The Euro-Zone currency fell on speculation the Central bank will cut Interest Rates tomorrow and announce plans to buy debt as part of an initiative to end the region's recession. The ECB is expected to cut its benchmark rate to a record low 1%, while the BOE is seen holding rates steady at 0.5%, which is also a record low for Britain.

More importantly, market players want to see whether the ECB suggests it will keep cutting Interest Rates along with adopting non-conventional policy measures such as buying long term government securities to stimulate growth. Therefore, the EUR could resume its rally if the ECB opts not to follow the Fed and adopt non-standard monetary policy.

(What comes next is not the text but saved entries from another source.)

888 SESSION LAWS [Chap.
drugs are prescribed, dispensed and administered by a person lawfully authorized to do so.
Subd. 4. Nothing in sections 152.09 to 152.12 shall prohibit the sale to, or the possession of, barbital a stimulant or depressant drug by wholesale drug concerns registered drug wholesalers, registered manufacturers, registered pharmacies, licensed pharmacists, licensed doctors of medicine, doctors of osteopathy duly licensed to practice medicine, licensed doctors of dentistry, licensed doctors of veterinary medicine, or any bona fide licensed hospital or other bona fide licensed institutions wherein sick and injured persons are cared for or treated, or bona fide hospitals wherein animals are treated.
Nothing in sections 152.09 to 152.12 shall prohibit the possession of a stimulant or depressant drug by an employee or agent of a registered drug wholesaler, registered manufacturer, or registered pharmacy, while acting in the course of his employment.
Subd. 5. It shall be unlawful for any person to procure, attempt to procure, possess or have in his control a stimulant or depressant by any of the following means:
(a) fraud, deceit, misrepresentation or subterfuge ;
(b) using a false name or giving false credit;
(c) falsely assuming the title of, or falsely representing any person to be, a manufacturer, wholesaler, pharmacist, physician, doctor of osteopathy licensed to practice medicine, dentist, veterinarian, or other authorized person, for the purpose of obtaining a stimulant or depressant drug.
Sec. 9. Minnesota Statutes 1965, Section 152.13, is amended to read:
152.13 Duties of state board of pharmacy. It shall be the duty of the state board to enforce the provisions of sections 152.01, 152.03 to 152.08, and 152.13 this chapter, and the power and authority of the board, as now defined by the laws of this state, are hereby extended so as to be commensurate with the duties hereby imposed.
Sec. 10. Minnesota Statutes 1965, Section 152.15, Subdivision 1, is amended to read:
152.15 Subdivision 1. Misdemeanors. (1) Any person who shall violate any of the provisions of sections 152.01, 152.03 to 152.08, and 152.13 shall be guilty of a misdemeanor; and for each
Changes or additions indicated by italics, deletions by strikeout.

JPY - The Yen Pares Its Losses Versus the USD

Japan's currency rose against the greenback by the most in more than a week after Reuters reported the government review will show Bank of America Corp. needs $34 billion in new capital, citing a person familiar with the results. The Yen rose as much as 0.8% to 98.17 against the Dollar, the most since April 24. The currency also rose 1.2% against the EUR, to 130.09 from 131.73 in New York yesterday.

The Japanese currency gained as the Fed plans to deliver results of stress tests on U.S. banks that may show about 10 companies in need of additional capital. Economists said that the bank stress tests might rattle market confidence and the recent outbreak of optimism might be due for its own stress test.

OIL - Crude Retreats After Touching 2009 High

Crude Oil prices declined on Tuesday as bulging Oil inventories and falling energy demand outweighed fragile hopes for an economic recovery. Analysts said that even though Oil markets are trading near their highs of the year so far, the market still feels nervous about sustaining these levels. The price settled yesterday 63 cents lower at $53.60 a barrel, after hitting a high for the year of $54.83 a barrel.

Oil prices have recovered from $32.40, the lowest since early 2008. Yet prices remain down sharply from the record high above $147 reached in July, 2008. The slumping economy has battered Crude demand, driving up stockpiles and sending prices down from their record highs. However, improvements in the leading economic indicators increase traders' confidence that a return to sequential economic growth in second half of 2009 will likely support a rise in Crude Oil prices to as high as $65 a barrel.